Only one stretch of the listing below is wanted. Give it again exactly, from the line with "thumb mcp: (825, 919)" through the line with "pinky tip: (1226, 681)".

┌──

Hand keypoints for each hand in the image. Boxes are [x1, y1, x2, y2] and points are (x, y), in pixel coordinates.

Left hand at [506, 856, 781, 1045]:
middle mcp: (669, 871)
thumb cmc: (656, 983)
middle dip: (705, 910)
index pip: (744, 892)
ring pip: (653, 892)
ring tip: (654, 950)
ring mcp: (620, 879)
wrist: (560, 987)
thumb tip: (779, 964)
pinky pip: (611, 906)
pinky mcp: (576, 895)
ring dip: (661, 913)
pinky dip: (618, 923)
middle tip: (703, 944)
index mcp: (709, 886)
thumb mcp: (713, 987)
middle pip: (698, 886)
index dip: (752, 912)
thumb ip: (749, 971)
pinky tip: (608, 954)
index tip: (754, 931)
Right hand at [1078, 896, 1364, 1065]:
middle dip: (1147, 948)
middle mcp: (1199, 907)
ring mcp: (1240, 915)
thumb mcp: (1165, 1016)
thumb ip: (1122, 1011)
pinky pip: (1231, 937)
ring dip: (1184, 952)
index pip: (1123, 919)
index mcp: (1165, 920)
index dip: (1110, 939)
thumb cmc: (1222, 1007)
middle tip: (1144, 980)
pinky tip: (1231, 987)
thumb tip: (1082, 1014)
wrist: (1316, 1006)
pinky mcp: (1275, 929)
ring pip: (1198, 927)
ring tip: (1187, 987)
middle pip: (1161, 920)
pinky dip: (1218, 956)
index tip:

└──
┌──

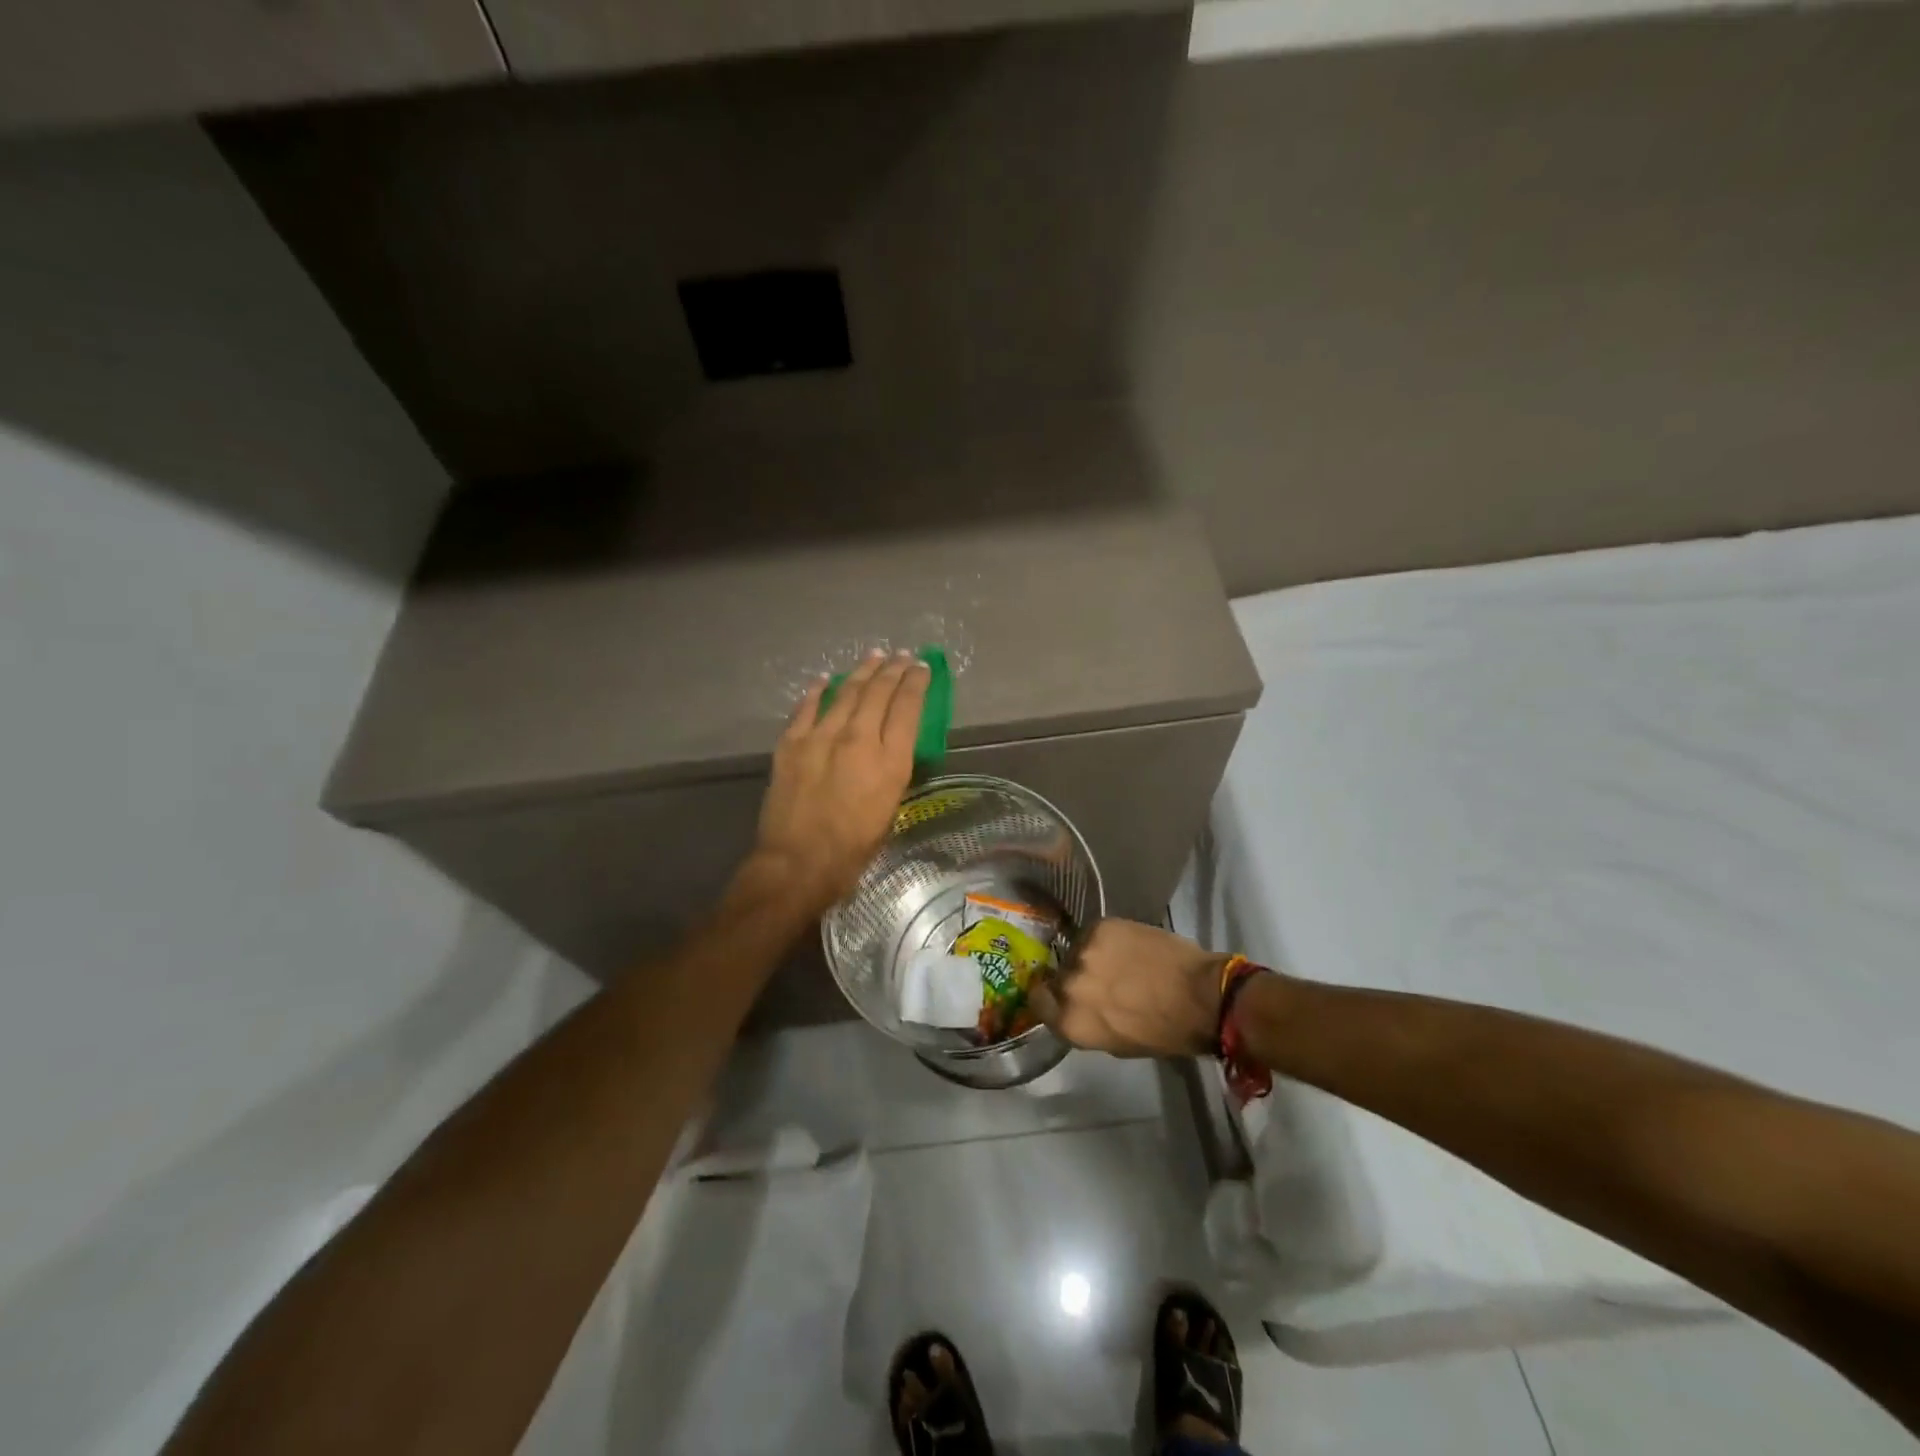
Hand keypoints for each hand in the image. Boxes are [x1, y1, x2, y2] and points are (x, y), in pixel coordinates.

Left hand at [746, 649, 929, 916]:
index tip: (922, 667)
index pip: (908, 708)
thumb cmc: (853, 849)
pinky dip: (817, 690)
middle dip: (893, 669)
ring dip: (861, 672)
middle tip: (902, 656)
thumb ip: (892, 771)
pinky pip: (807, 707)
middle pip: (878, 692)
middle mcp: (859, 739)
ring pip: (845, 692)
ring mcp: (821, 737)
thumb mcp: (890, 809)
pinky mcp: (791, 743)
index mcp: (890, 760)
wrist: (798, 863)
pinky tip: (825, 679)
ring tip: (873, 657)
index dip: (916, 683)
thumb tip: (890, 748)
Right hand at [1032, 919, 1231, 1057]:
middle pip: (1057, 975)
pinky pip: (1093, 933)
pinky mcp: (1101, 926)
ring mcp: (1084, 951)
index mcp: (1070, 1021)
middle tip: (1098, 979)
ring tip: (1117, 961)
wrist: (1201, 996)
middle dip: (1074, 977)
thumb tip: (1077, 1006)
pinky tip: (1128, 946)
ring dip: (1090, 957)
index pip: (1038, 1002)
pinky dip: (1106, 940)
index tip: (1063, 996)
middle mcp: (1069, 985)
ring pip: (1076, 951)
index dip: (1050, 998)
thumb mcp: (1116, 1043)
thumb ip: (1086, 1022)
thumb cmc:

└──
┌──

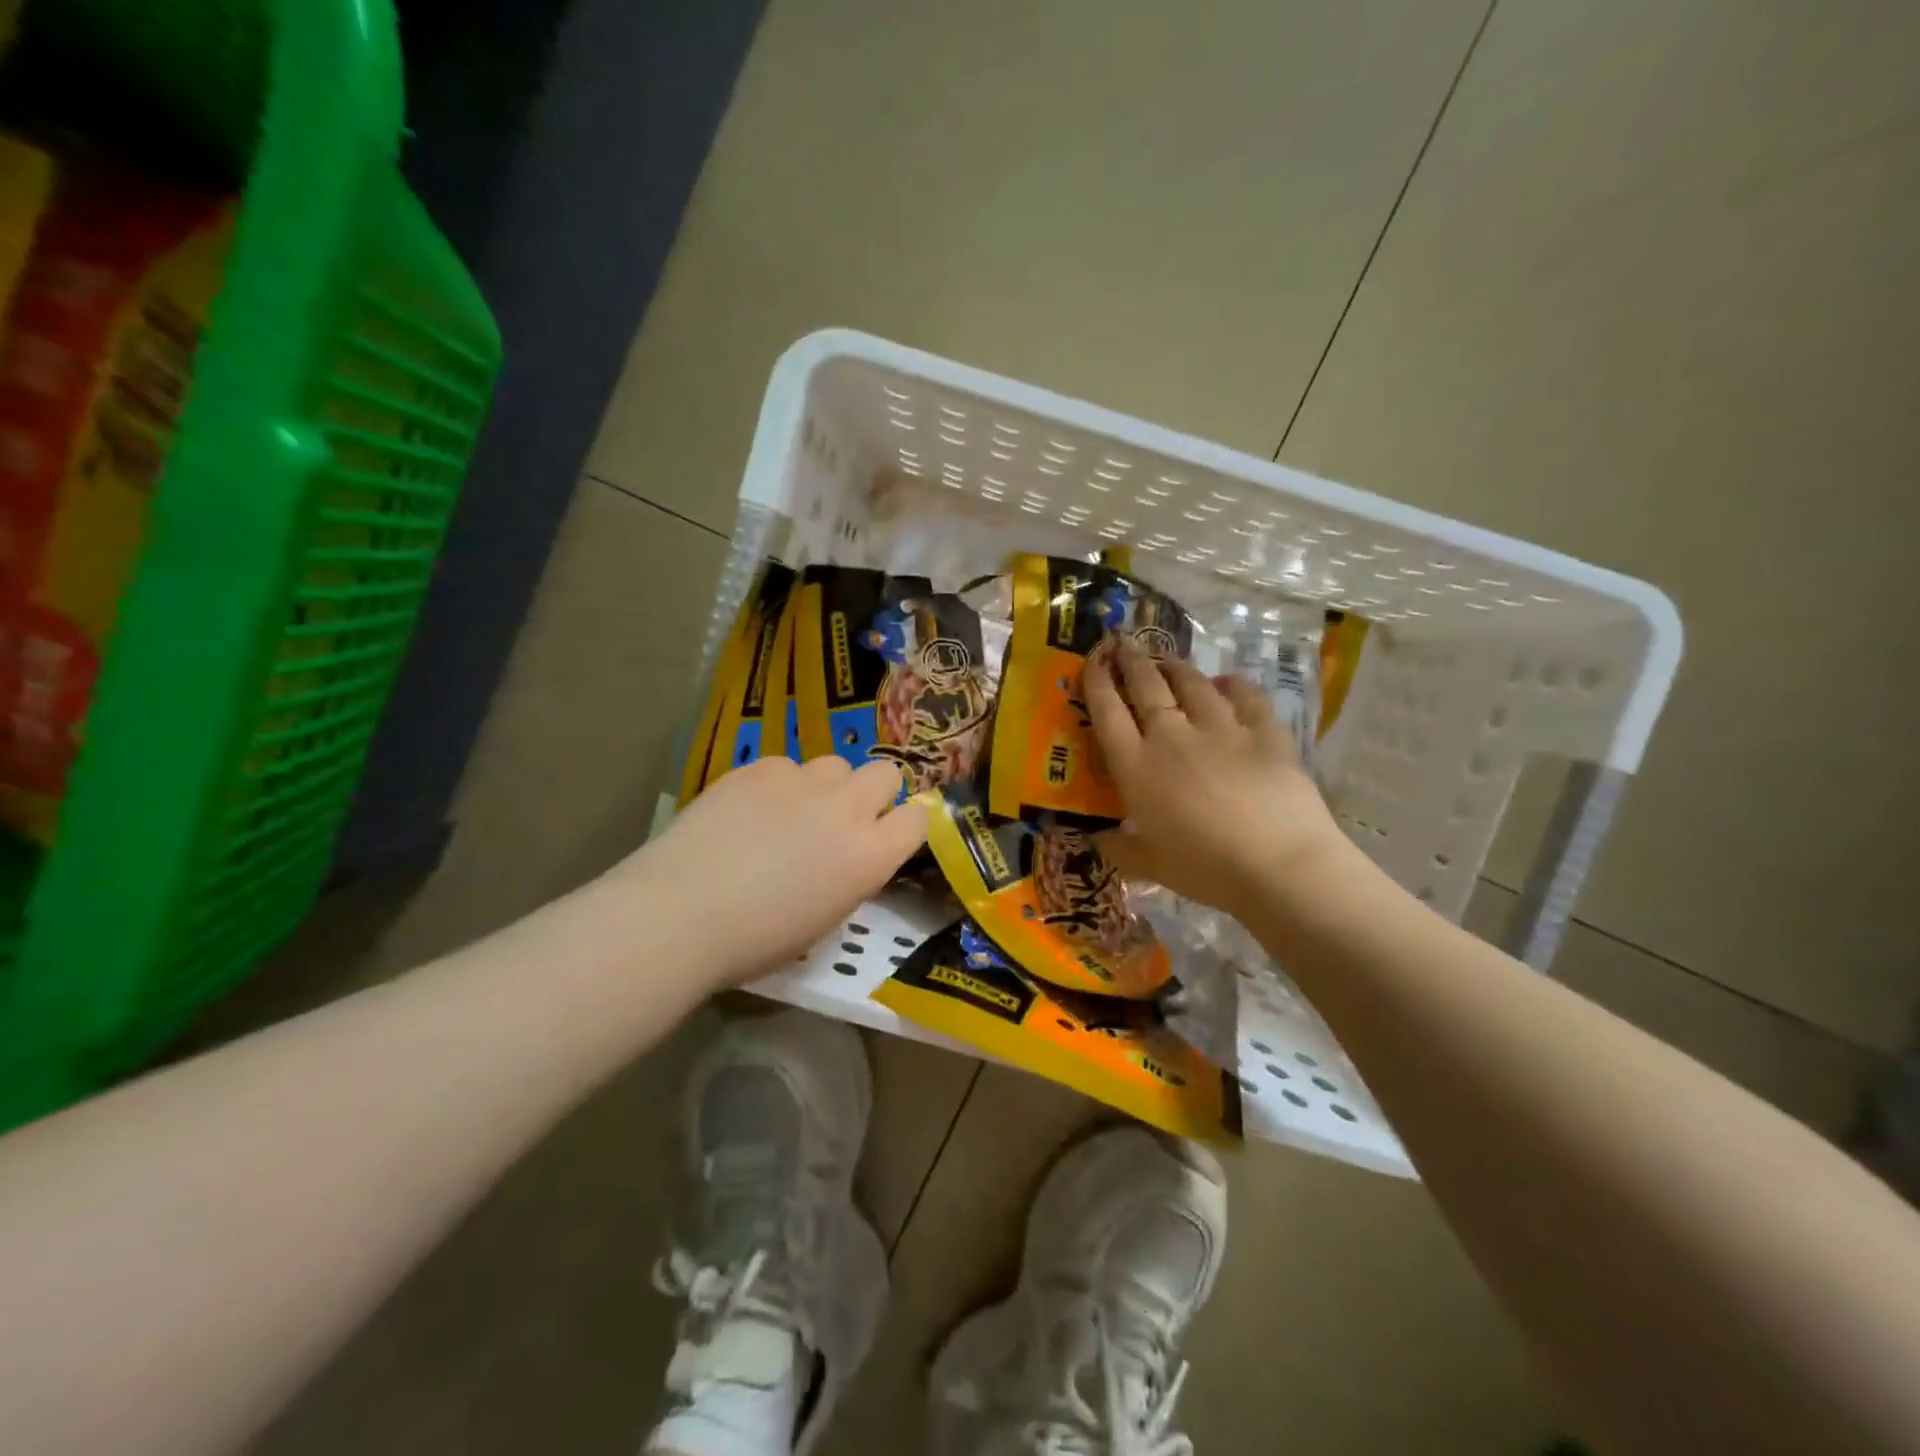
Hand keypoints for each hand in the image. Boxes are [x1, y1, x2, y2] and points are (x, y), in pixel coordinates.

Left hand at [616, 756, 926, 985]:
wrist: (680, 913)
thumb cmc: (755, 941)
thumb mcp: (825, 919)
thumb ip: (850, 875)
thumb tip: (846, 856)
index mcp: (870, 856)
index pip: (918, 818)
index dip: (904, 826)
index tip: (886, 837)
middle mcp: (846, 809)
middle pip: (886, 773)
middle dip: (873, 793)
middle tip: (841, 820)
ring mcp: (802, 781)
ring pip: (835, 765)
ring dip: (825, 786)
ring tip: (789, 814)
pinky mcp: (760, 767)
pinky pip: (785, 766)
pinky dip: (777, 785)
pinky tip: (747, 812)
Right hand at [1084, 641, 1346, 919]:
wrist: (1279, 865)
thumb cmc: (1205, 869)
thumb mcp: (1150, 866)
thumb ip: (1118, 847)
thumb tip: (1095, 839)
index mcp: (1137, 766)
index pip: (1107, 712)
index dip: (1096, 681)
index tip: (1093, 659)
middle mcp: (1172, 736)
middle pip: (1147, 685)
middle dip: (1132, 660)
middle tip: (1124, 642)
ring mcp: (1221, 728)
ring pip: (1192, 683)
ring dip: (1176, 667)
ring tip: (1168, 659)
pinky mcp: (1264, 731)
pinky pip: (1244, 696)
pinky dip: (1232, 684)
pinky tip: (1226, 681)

└──

● **Answer area**:
thumb mcp: (825, 919)
thumb ip: (850, 875)
thumb tip: (846, 856)
index mcp: (870, 856)
index pip: (918, 818)
index dip: (904, 826)
index tip: (886, 837)
middle mcp: (846, 809)
middle pip: (886, 773)
middle dip: (873, 793)
middle tip: (841, 820)
ring mcp: (802, 781)
ring pip: (835, 765)
ring dip: (825, 786)
ring tip: (789, 814)
pinky mcp: (760, 767)
pinky pip: (785, 766)
pinky dip: (777, 785)
pinky tip: (747, 812)
Right hand at [1084, 641, 1346, 919]:
wrist: (1279, 865)
thumb cmc: (1205, 869)
thumb mcp: (1150, 866)
thumb ip: (1118, 847)
thumb tip: (1095, 839)
index mcp: (1137, 766)
index pip: (1107, 712)
index dip: (1096, 681)
index tip: (1093, 659)
middle mcp: (1172, 736)
middle pip: (1147, 685)
middle dip: (1132, 660)
middle tip: (1124, 642)
ring mcp: (1221, 728)
ring pip: (1192, 683)
ring dip: (1176, 667)
ring tip: (1168, 659)
pinky mcp: (1264, 731)
pinky pip: (1244, 696)
pinky dip: (1232, 684)
pinky tip: (1226, 681)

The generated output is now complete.